1.2. Mit Mandatsbescheid vom 23. August 1998 ordnete die belangte Behörde gemäß § 61 Abs 1 FrG 1997 die vorläufige Verwahrung (Schubhaft) zur Sicherung des fremdenpolizeilichen Verfahrens zur Erlassung eines Aufenthaltsverbotes oder einer Ausweisung sowie zur Sicherung der Abschiebung oder Zurückschiebung an. Diesen Schubhaftbescheid hat der Bf nach dem aktenkundigen Zustellvermerk am 23. August 1998 um 10.00 Uhr eigenhändig übernommen. Begründend stellte die belangte Behörde fest, daß der Bf über kein gültiges Reisedokument und keine Aufenthaltsberechtigung verfüge. Er halte sich unrechtmäßig im Bundesgebiet auf. Weiters habe er nicht die notwendigen Mittel für den Unterhalt und keinen Wohnsitz im Bundesgebiet.

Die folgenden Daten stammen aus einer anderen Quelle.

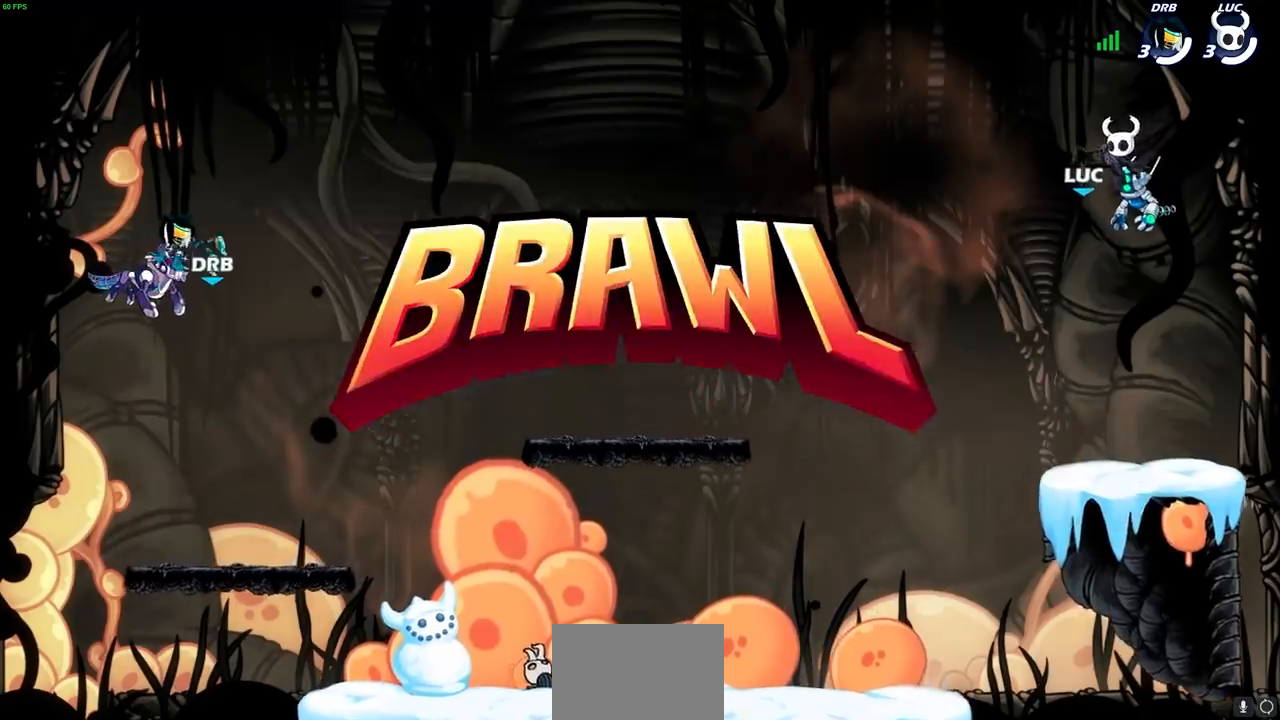
{"buttons": ["SELECT"], "left_stick": "center", "right_stick": "center", "events": [[150, "SELECT", "down"]]}
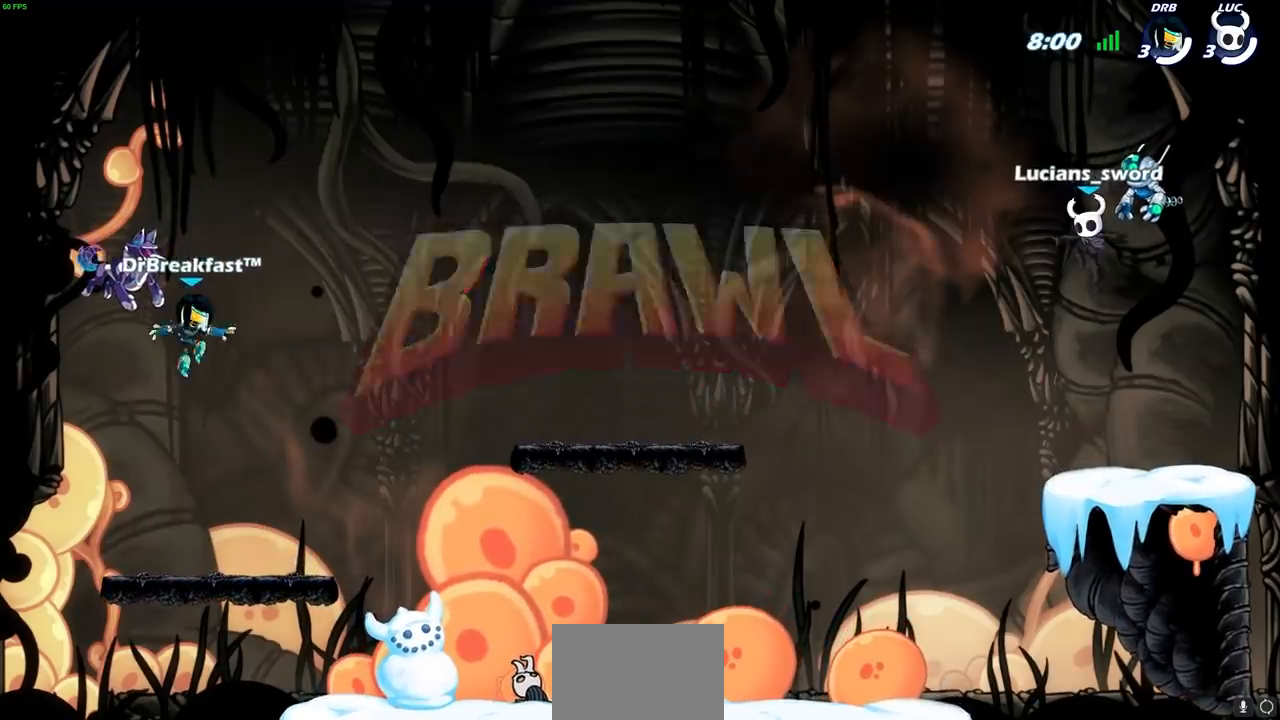
{"buttons": ["SELECT"], "left_stick": "center", "right_stick": "center", "events": []}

Anläßlich der in Anwesenheit eines Dolmetschers durchgeführten polizeilichen Vernehmung vom 23. August 1998 schilderten der Bf und drei weitere Kosovoalbaner ihre gemeinsame Reiseroute. Sie erklärten, daß sie in Österreich politisches Asyl wollen, da im Kosovo kriegerische Auseinandersetzungen stattfinden. Es wurde ihnen mitgeteilt, daß über sie die Schubhaft verhängt wurde und daß die Zurückschiebung nach Ungarn beabsichtigt sei.

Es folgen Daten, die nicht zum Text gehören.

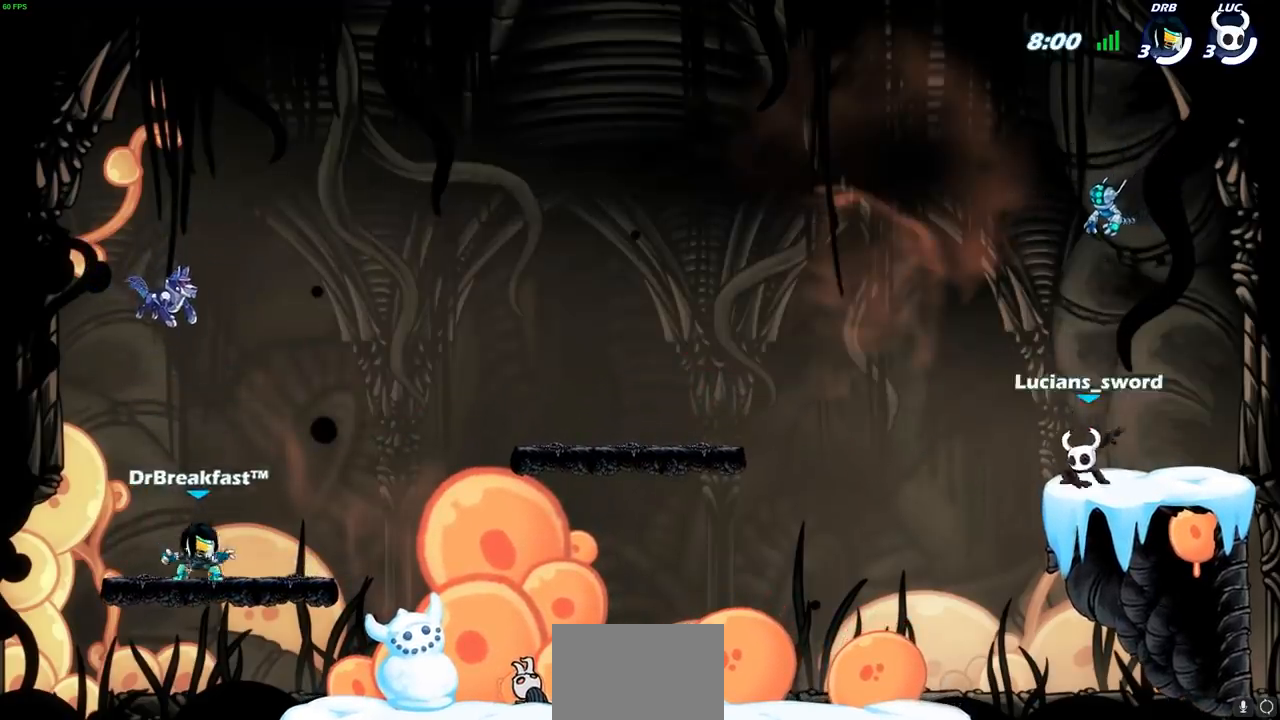
{"buttons": ["SELECT"], "left_stick": "center", "right_stick": "center", "events": []}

1.3. Mit Bescheid vom 4. September 1998, Zl. 98 06.672-BAL, hat das Bundesasylamt, Außenstelle Linz, den Asylantrag des Bf vom 24. August 1998 ohne in die Sache einzutreten gemäß § 4 Abs 1 AsylG 1997 als unzulässig zurückgewiesen. Begründend verweist das Bundesasylamt auf eine asylrechtliche Unzuständigkeit Österreichs, weil Ungarn ein sicherer Drittstaat iSd § 4 AsylG 1997 ist, der Bf vor allfälliger Verfolgung und ungeprüfter Rückstellung schon sicher gewesen sei und mit Ungarn kein Vertrag über die Bestimmung der Zuständigkeit zur Prüfung eines Asylantrages bestehe. Der Bf habe die Möglichkeit, in Ungarn Schutz vor Verfolgung zu finden, weshalb sein Asylantrag als unzulässig zurückzuweisen sei. Der Bf wurde auch vom Bundesasylamt über die Rechtslage in Ungarn eingehend informiert.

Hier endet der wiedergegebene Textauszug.